While the parole hearing transcripts would be admissible at an evidentiary hearing (§ 1170.95, subd. (d)(3)), we have substantial doubt that they constitute part of the “record of conviction” that may be considered at the prima facie stage (see Lewis, supra, 11 Cal.5th at pp. 970-971). Regardless, they are not dispositive. The transcripts present two different accounts of the murder. In one account, petitioner stated he did not intend for Lowe to run over Smart; in the other account, petitioner stated he did intend for Lowe to run over Smart. In the trial court, the People argued the first account was “implausible,” and “simply not credible,” but the second account established petitioner harbored intent to kill. As is apparent from these arguments, one of petitioner’s statements must be credited over the other for the transcripts to have any relevance. Such weighing of the evidence is prohibited at the prima facie stage. (Lewis, supra, 11 Cal.5th at p. 972.) The weight to be afforded this testimony can only be determined through an evidentiary hearing.

In sum, petitioner adequately alleged a prima facie claim for relief and the record does not rebut his allegations as a matter of law. The court was required to issue an order to show cause (§ 1170.95, subd. (c)), and to hold a hearing at which the prosecution bears the burden of proving petitioner’s ineligibility for resentencing beyond a reasonable doubt, unless such hearing is waived (§ 1170.95, subd. (d)). In failing to do so, the court erred. Accordingly, we must reverse and remand for further proceedings. We express no opinion on the merits of the petition.

DISPOSITION

The February 10, 2020 order denying petitioner’s section 1170.95 petition is reversed. On remand, the trial court is directed to issue an order to show cause and to conduct further proceedings as required under section 1170.95, subdivision (d), in light of the principles set forth herein.


* Before Levy, Acting P. J., Poochigian, J. and Detjen, J.

[1] Petitioner entered a plea to additional offenses, as described below.

[2] Undesignated statutory references are to the Penal Code.

[3] Lowe similarly pled guilty to second degree murder with the use of a deadly weapon, and to fraudulent use of an access card.

[4] It appears petitioner’s prior prison term enhancements recently were rendered invalid. (Sen. Bill. No. 483 (2021-2022 Reg. Sess.); see § 1171.1, subd. (a).) On remand, petitioner may raise the issue of his entitlement to resentencing pursuant to section 1171.1.

[5] The People did not specify the record relied on in creating this factual summary. It appears to be taken from either a summary of the preliminary hearing contained in the probation officer’s report, or a letter submitted by the prosecutor to the probation department for use in preparation of that report.

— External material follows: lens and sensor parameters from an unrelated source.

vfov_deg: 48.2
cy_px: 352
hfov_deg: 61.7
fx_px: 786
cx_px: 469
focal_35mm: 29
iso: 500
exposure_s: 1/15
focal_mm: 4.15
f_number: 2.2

[6] Additionally, section 189 was amended to allow for felony-murder liability where the victim is a peace officer. (§ 189, subd. (f); accord, People v. Daniel (2020) 57 Cal.App.5th 666, 672.)

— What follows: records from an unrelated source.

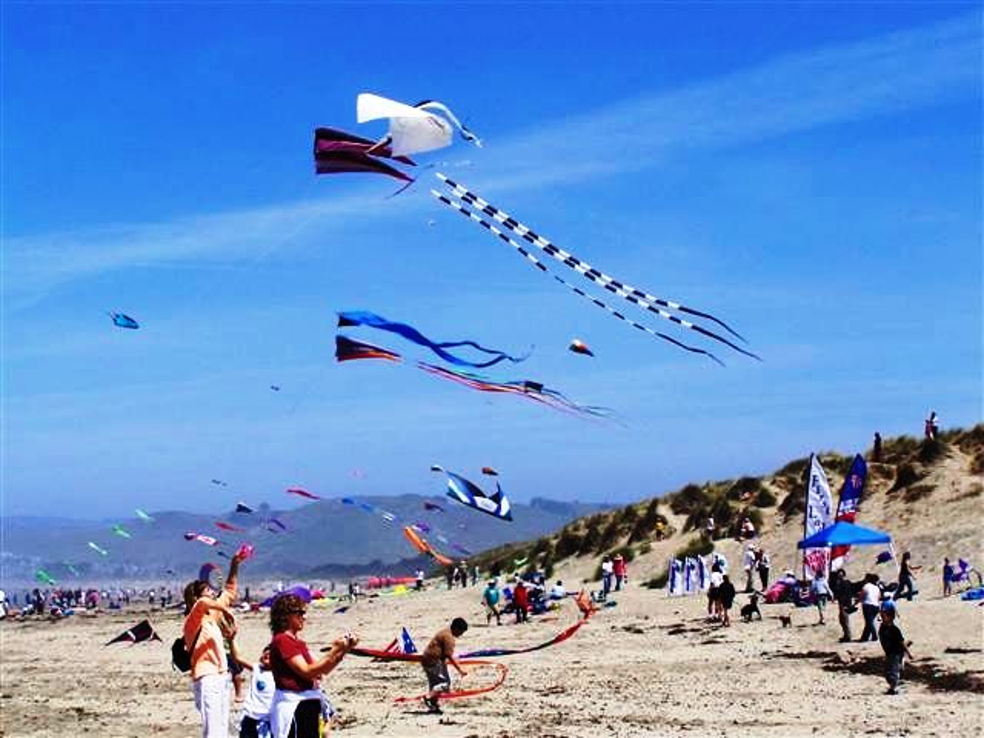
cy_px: 369
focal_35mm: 69
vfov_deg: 21.3
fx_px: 1961
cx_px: 492
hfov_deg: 28.2
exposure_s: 1/640
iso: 64
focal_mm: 11.5
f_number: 4.5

[7] The trial court did not hold that Senate Bill No. 1437 (2017-2018 Reg. Sess.) is unconstitutional. Nonetheless, petitioner argues Senate Bill No. 1437 is constitutionally sound. The People concede as much. This court has previously upheld the constitutionality of Senate Bill No. 1437 against a variety of challenges. (E.g., People v. Nash (2020) 52 Cal.App.5th 1041, 1053.)

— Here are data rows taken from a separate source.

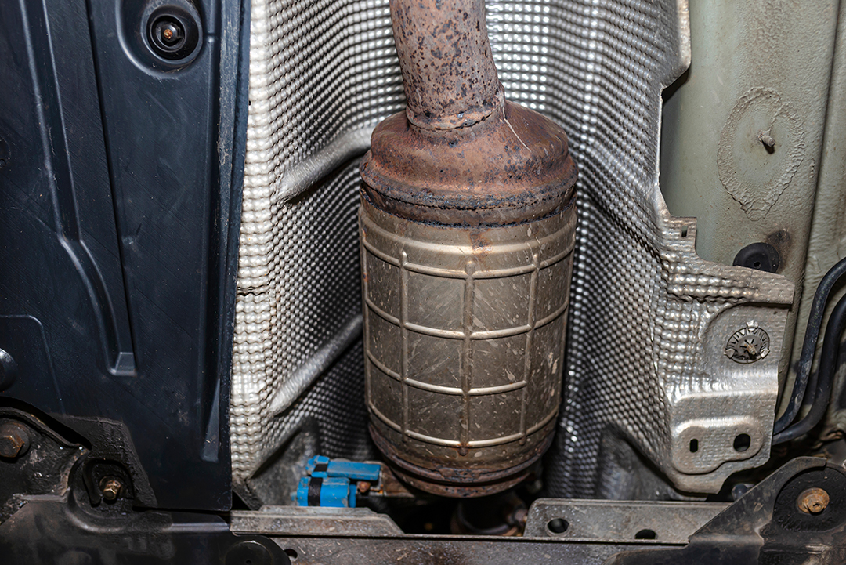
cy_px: 282
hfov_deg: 54.4
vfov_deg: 37.9
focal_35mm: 35
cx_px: 423
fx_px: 823
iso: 100
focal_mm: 35
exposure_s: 1/60
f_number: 4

Description In 1991, petitioner William Blalock pled guilty to the second degree murder of Gerald Smart. (Pen. Code, § 187.) For this offense, the trial court sentenced petitioner to a term of 15 years to life.
In 2019, petitioner filed a petition for resentencing pursuant to section 1170.95. The court denied the petition on the ground petitioner was not convicted of felony murder or murder under a natural and probable consequences theory, and thus was ineligible for resentencing.
On appeal, petitioner asserts he established a prima facie claim for resentencing relief and the court therefore erred in denying the petition without issuing an order to show cause or holding an evidentiary hearing. We agree with petitioner and reverse.